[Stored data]

=== Section Start ===

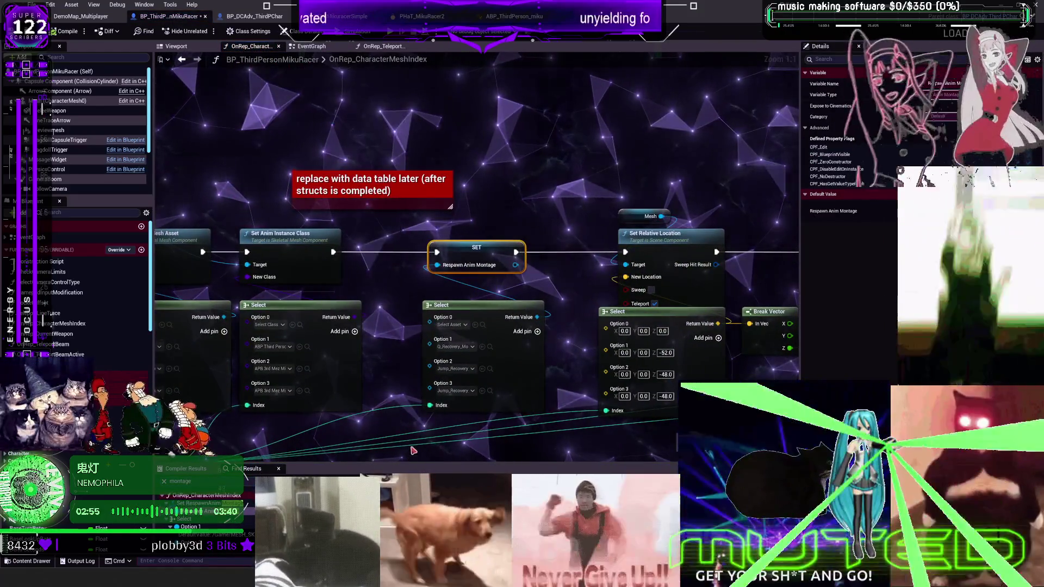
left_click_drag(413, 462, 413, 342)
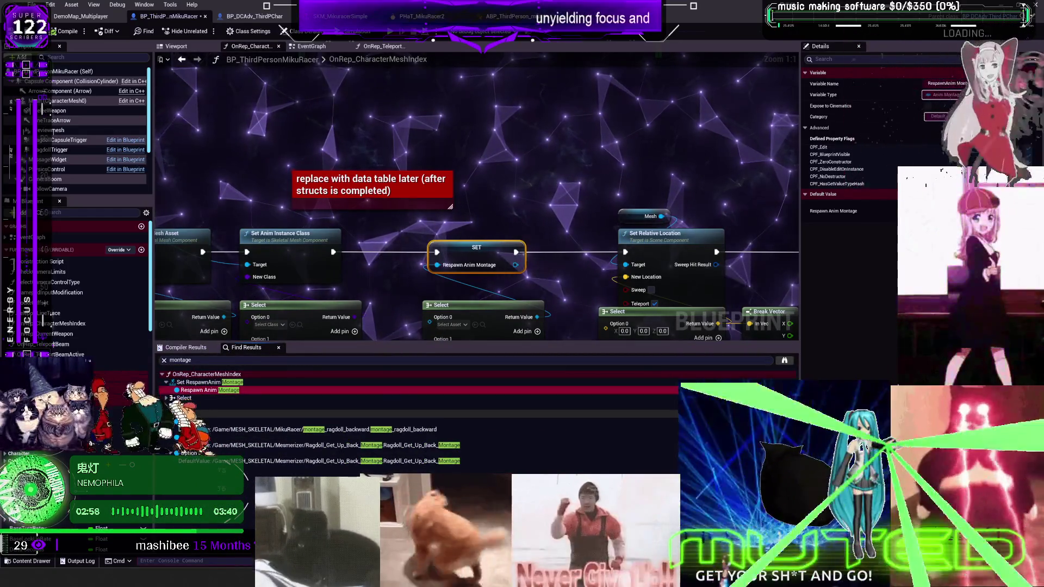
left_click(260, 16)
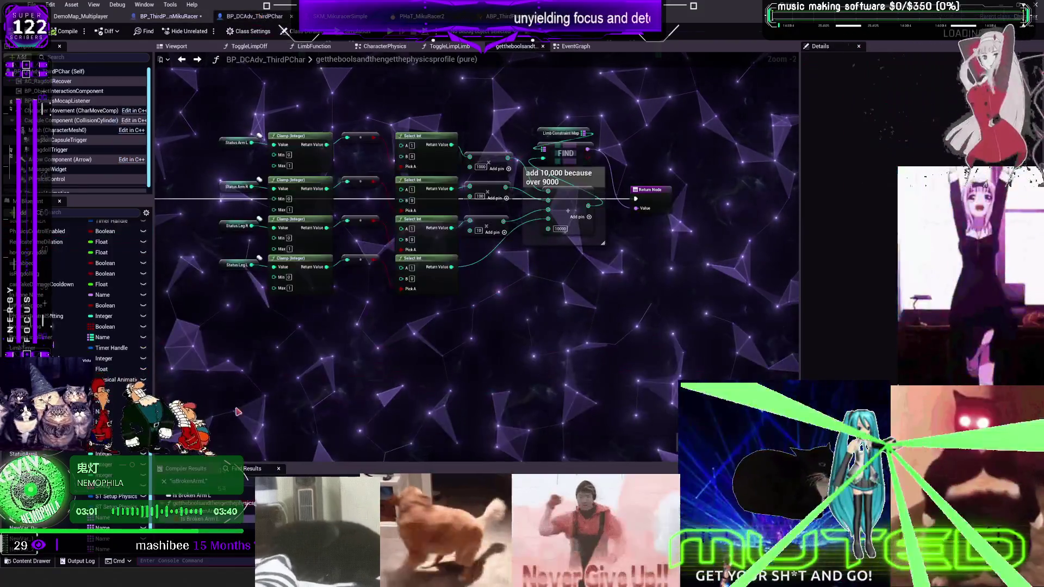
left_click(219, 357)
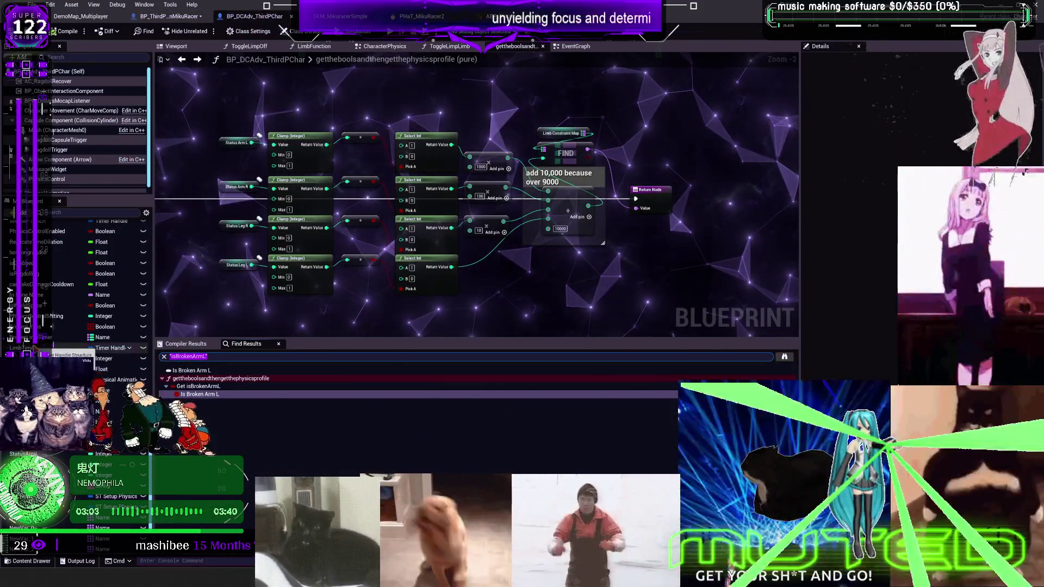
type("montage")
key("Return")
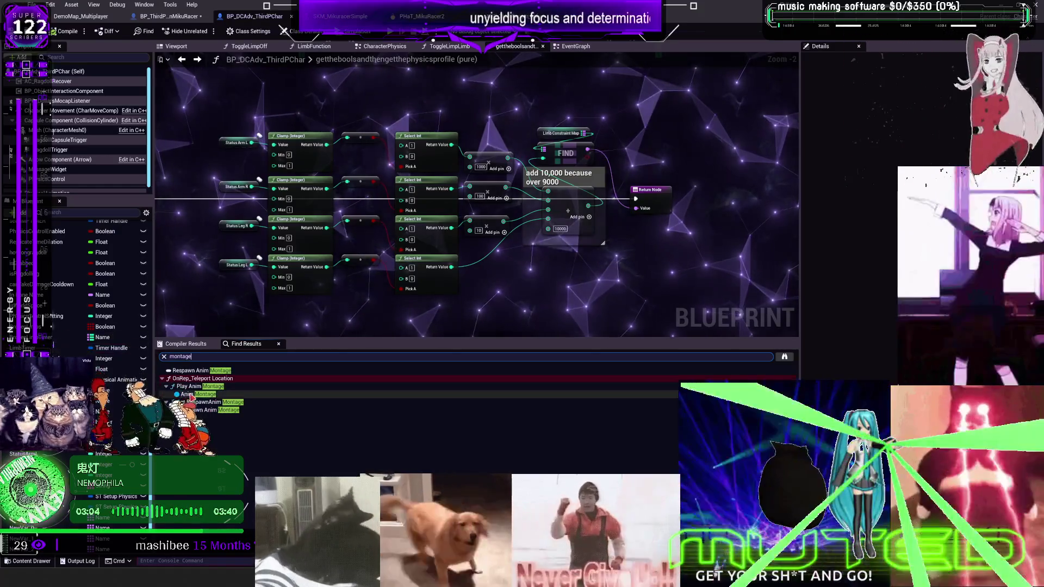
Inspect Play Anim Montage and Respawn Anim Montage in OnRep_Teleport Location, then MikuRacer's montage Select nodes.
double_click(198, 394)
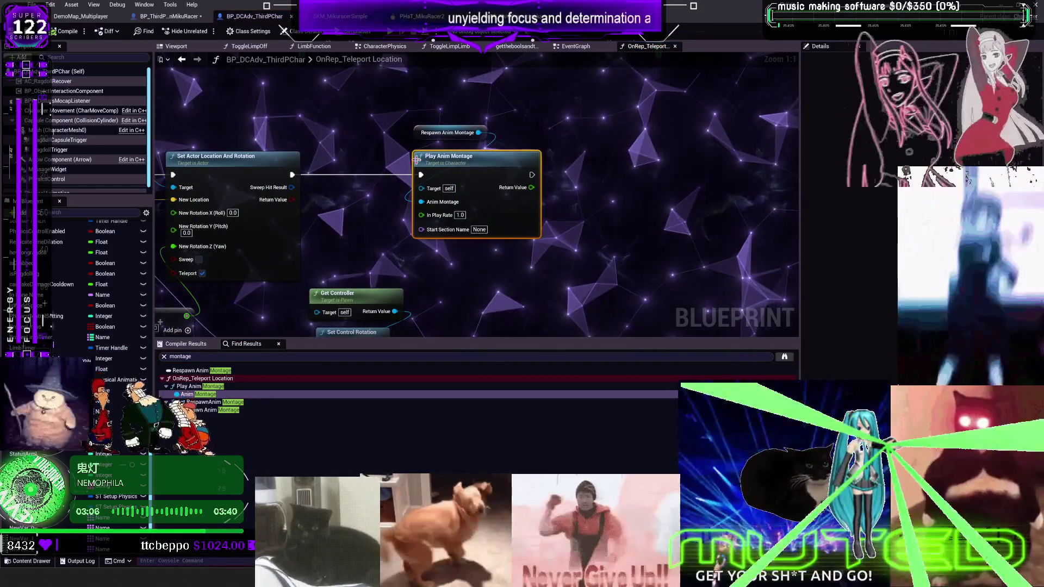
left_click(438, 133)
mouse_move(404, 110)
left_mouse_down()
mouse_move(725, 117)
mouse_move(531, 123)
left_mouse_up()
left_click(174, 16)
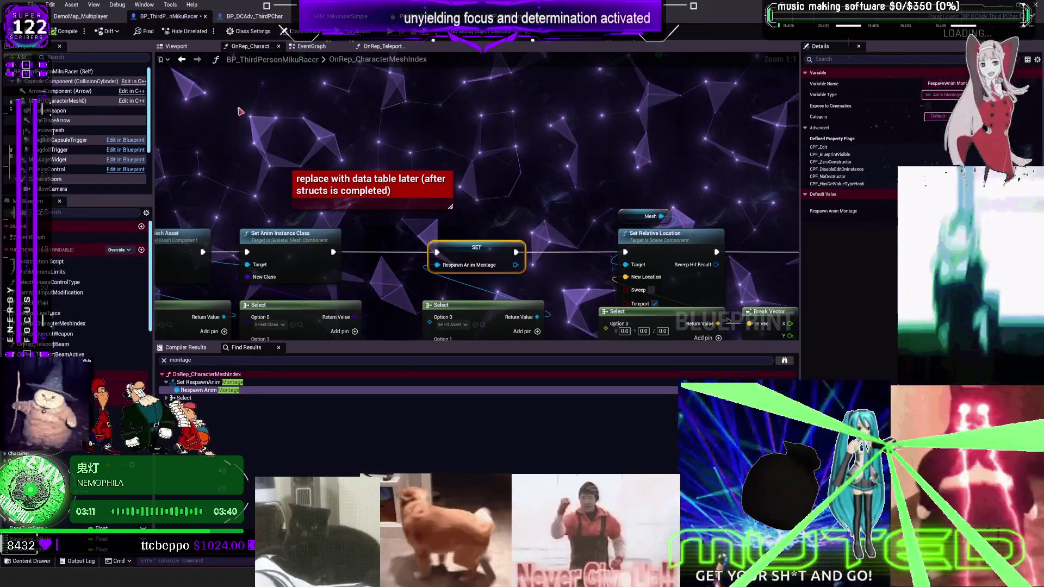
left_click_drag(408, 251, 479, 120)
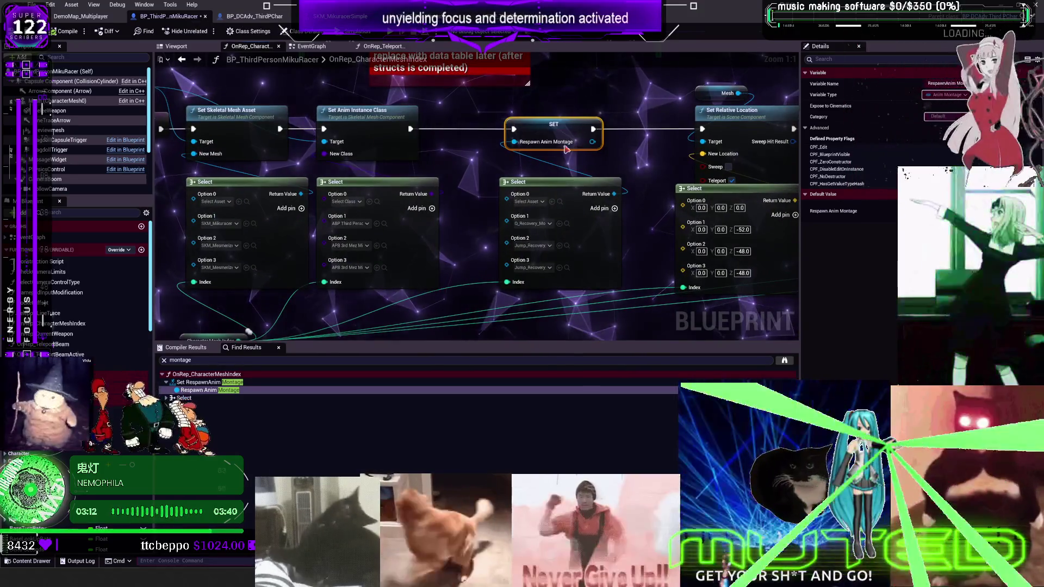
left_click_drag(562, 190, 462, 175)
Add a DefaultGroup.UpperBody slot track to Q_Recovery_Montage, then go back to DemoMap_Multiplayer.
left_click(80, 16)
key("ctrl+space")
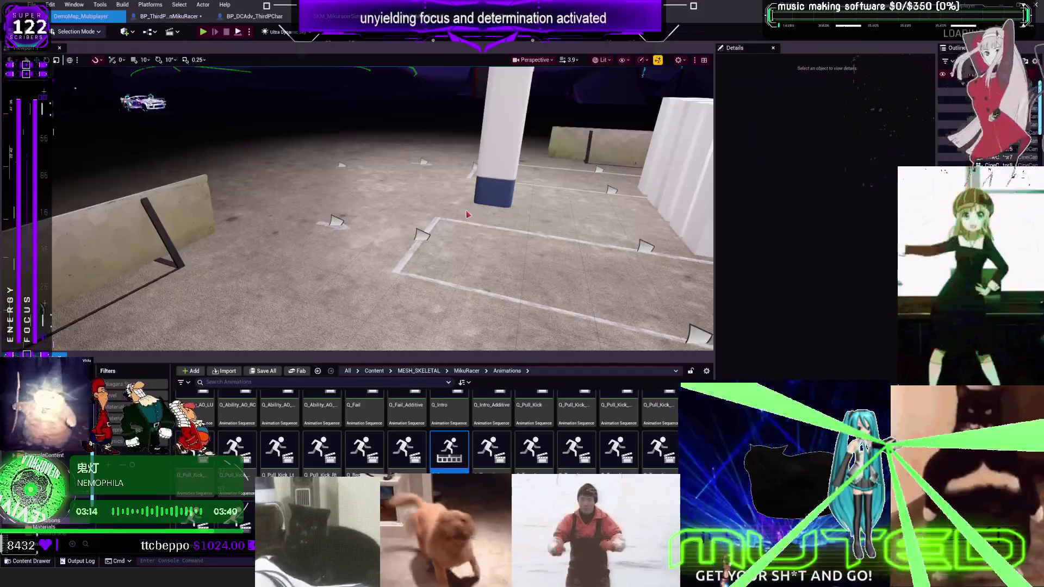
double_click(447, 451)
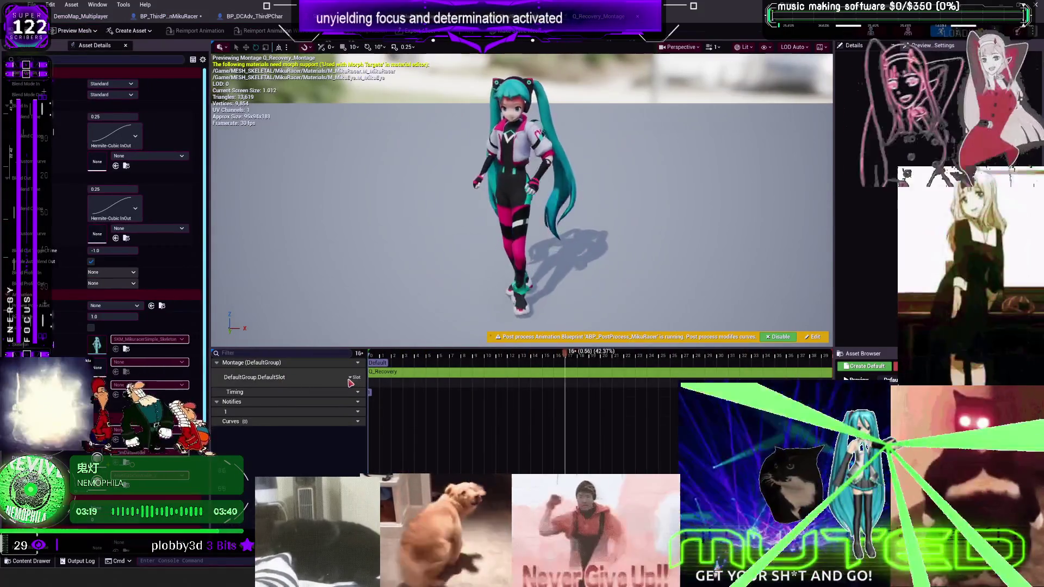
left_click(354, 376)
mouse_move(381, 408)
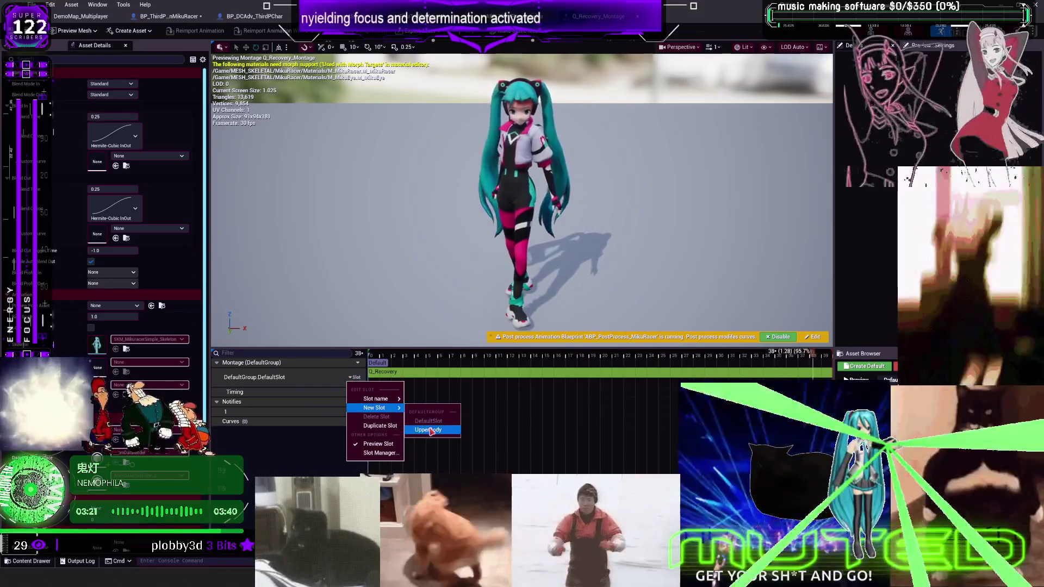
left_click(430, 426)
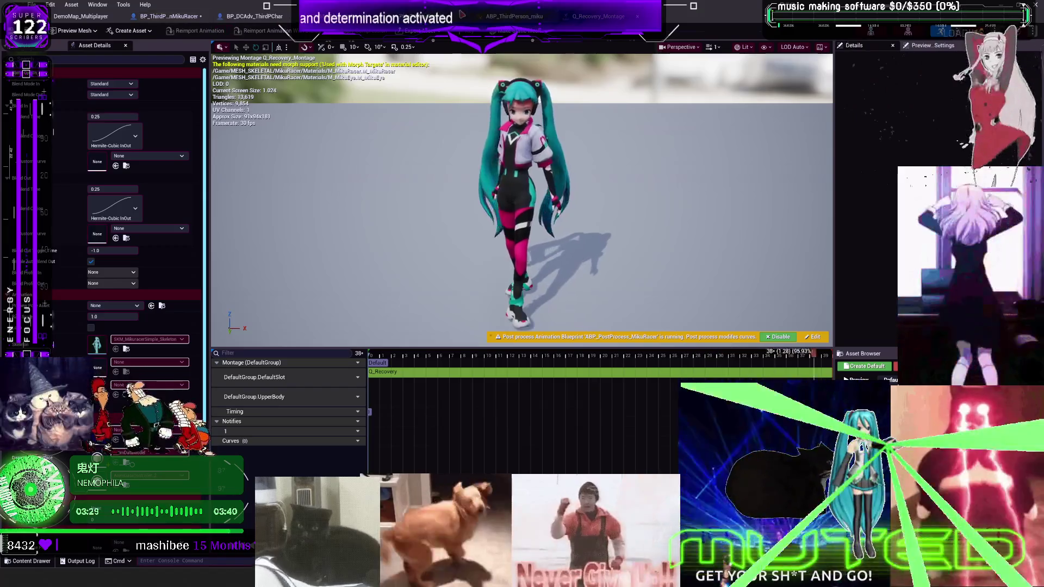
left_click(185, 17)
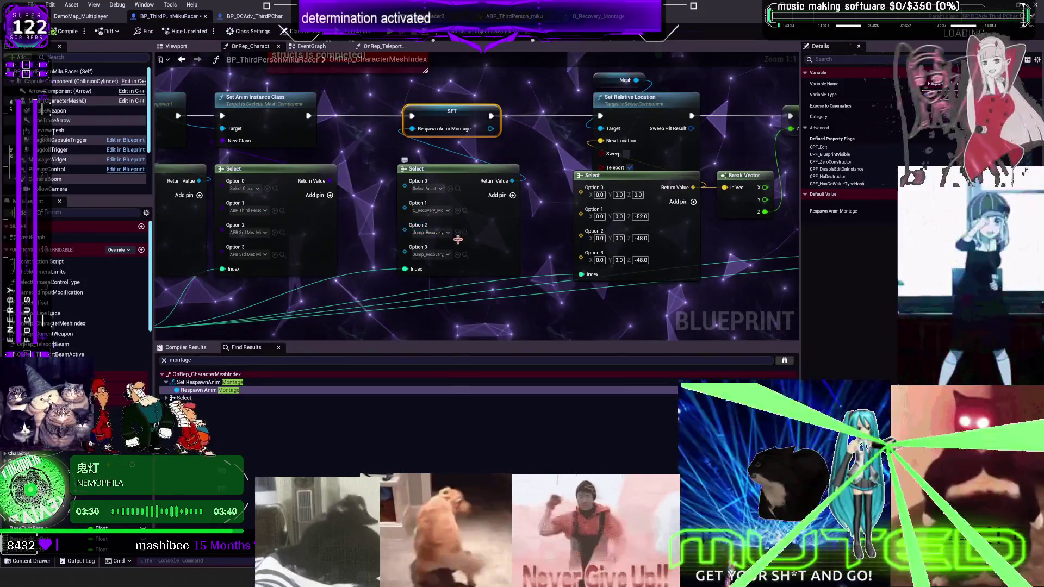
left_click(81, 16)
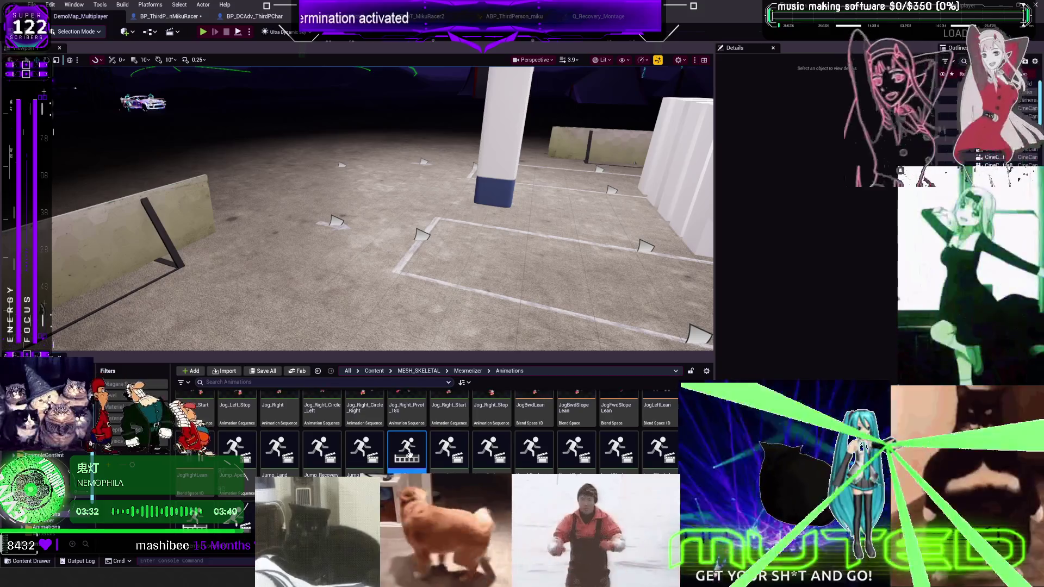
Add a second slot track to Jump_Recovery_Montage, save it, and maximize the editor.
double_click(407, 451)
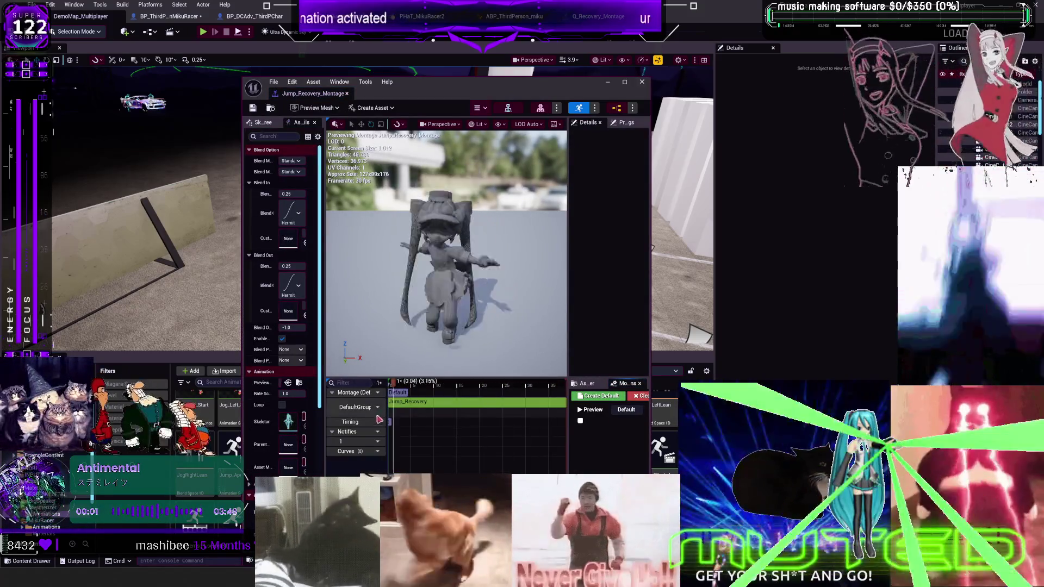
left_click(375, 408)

=== Section End ===

_WORK ORDER_:
Each record above has to be written out again in full, but its pictures must not be.

_EXPECTED ANSWER_:
left_click_drag(413, 462, 413, 342)
left_click(260, 16)
left_click(219, 357)
type("montage")
key("Return")
Inspect Play Anim Montage and Respawn Anim Montage in OnRep_Teleport Location, then MikuRacer's montage Select nodes.
double_click(198, 394)
left_click(438, 133)
mouse_move(404, 110)
left_mouse_down()
mouse_move(725, 117)
mouse_move(531, 123)
left_mouse_up()
left_click(174, 16)
left_click_drag(408, 251, 479, 120)
left_click_drag(562, 190, 462, 175)
Add a DefaultGroup.UpperBody slot track to Q_Recovery_Montage, then go back to DemoMap_Multiplayer.
left_click(80, 16)
key("ctrl+space")
double_click(447, 451)
left_click(354, 376)
mouse_move(381, 408)
left_click(430, 426)
left_click(185, 17)
left_click(81, 16)
Add a second slot track to Jump_Recovery_Montage, save it, and maximize the editor.
double_click(407, 451)
left_click(375, 408)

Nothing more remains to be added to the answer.